EL LIBRO ABIERTO DE LA NATURALEZA
De
los rollos de papiro de Quom-Ram
Y aunque se había puesto el sol, no se retiraron a sus hogares.
Se sentaron alrededor de Jesús y le preguntaron:
-Maestro, ¿cuáles son las leyes de la vida?. Explícanos,
porque deseamos vivir en armonía con la Naturaleza, observando
sus mandamientos.
Jesús les contestó:
-En verdad os digo, nadie puede ser feliz si no cumple con los severos
mandamientos de la Madre Naturaleza.
Algunos escribas y fariseos allí presentes intervinieron:
-Nosotros cumplimos todas las leyes de Moisés, nuestro máximo
legislador, según están escritas en las Sagradas Escrituras.
Levantando algo el tono de su voz, Jesús expresó:
-No busquéis la ley en vuestras escrituras. Las escrituras
tan sólo son letra muerta y la ley es palpitante vida. No habéis
ganado nada al escudriñar, tan sólo es letra muerta,
libros añejos y rancias escrituras, pero habéis despreciado
el libro abierto de la Naturaleza Viviente, siempre fresca, en perpetua
renovación. La letra muerta, sin vida, mantiene muerto vuestro
corazón, no hizo surgir en vosotros ningún fresco brote
de la humana virtud, ningún mérito que adorne vuestra
personalidad, que la dignifique ante los ojos del Padre Creador.
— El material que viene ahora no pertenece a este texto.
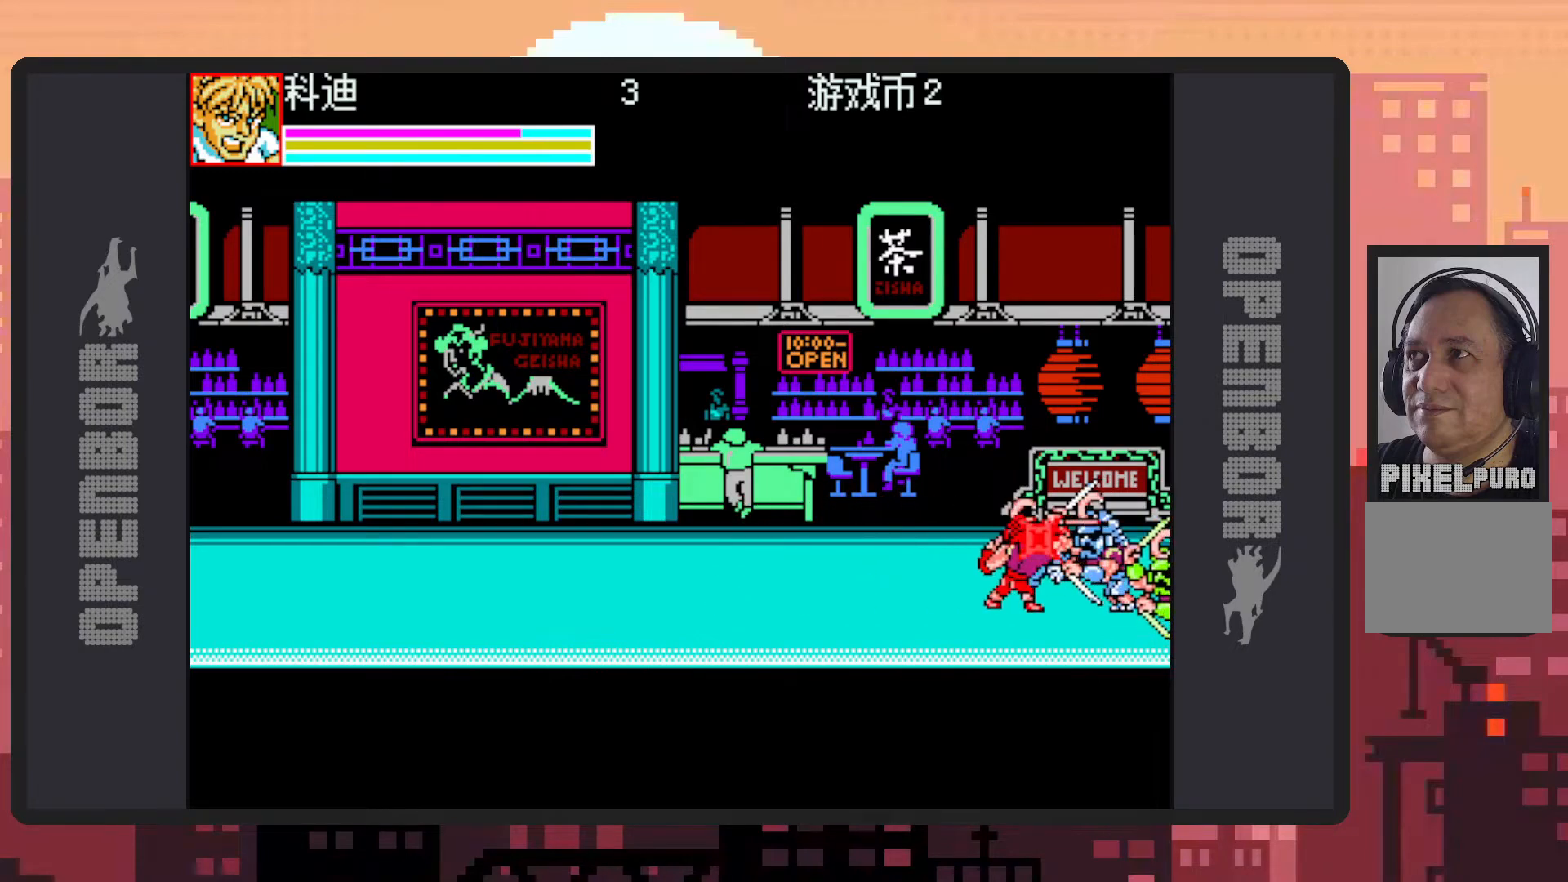
{"buttons": ["Y", "DPAD_LEFT"], "events": [[34, "B", "down"], [151, "DPAD_DOWN", "up"], [217, "Y", "down"], [267, "Y", "up"], [317, "Y", "down"], [351, "Y", "up"], [401, "Y", "down"], [451, "Y", "up"], [501, "B", "up"], [501, "Y", "down"]]}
-La ley está escrita en letras indelebles en toda la Viviente
Naturaleza, en todo lo que palpita vida, de donde ella nos habla por
sus bocas. Vosotros podéis escuchar y leer... en las hierbas,
que nos hablan por medio de sus flores y sus aromas, en los árboles
con sus deliciosos frutos, en la tierra y su vibrante vida, en las
cristalinas vertientes, en los riachuelos e imponentes ríos;
ella nos habla con sus vivientes aguas y eterno murmullo, en los mares
con su fluctuante respirar de alta y baja marea y sus violentos oleajes,
en los peces que en ellos habitan. En las montañas y en los
cerros y sus faldeos; en las aves del cielo. Aún en las rocas
más duras hay palpitante vida, sin cuya cohesión ellas
se desintegrarían en polvo.
-En verdad os digo, que todas estas palpitantes manifestaciones de
la vida están más cerca de Dios que todas las escrituras
muertas, inertes y sin vida, obras del hombre falible, sujeto a errores
de interpretación. Mas la letra no escrita, manifestada por
la Viviente Naturaleza, es infalible, sin errores, porque es obra
de Dios, es su auténtica palabra, su idioma universal.
-En verdad os digo, buscad la ley en la palpitante vida, PRINCIPALMENTE
EN VOSOTROS MISMOS; comprendedla, pues sólo así seréis
libres.
Traducido del arameo antiguo por Edmund Bordeaux.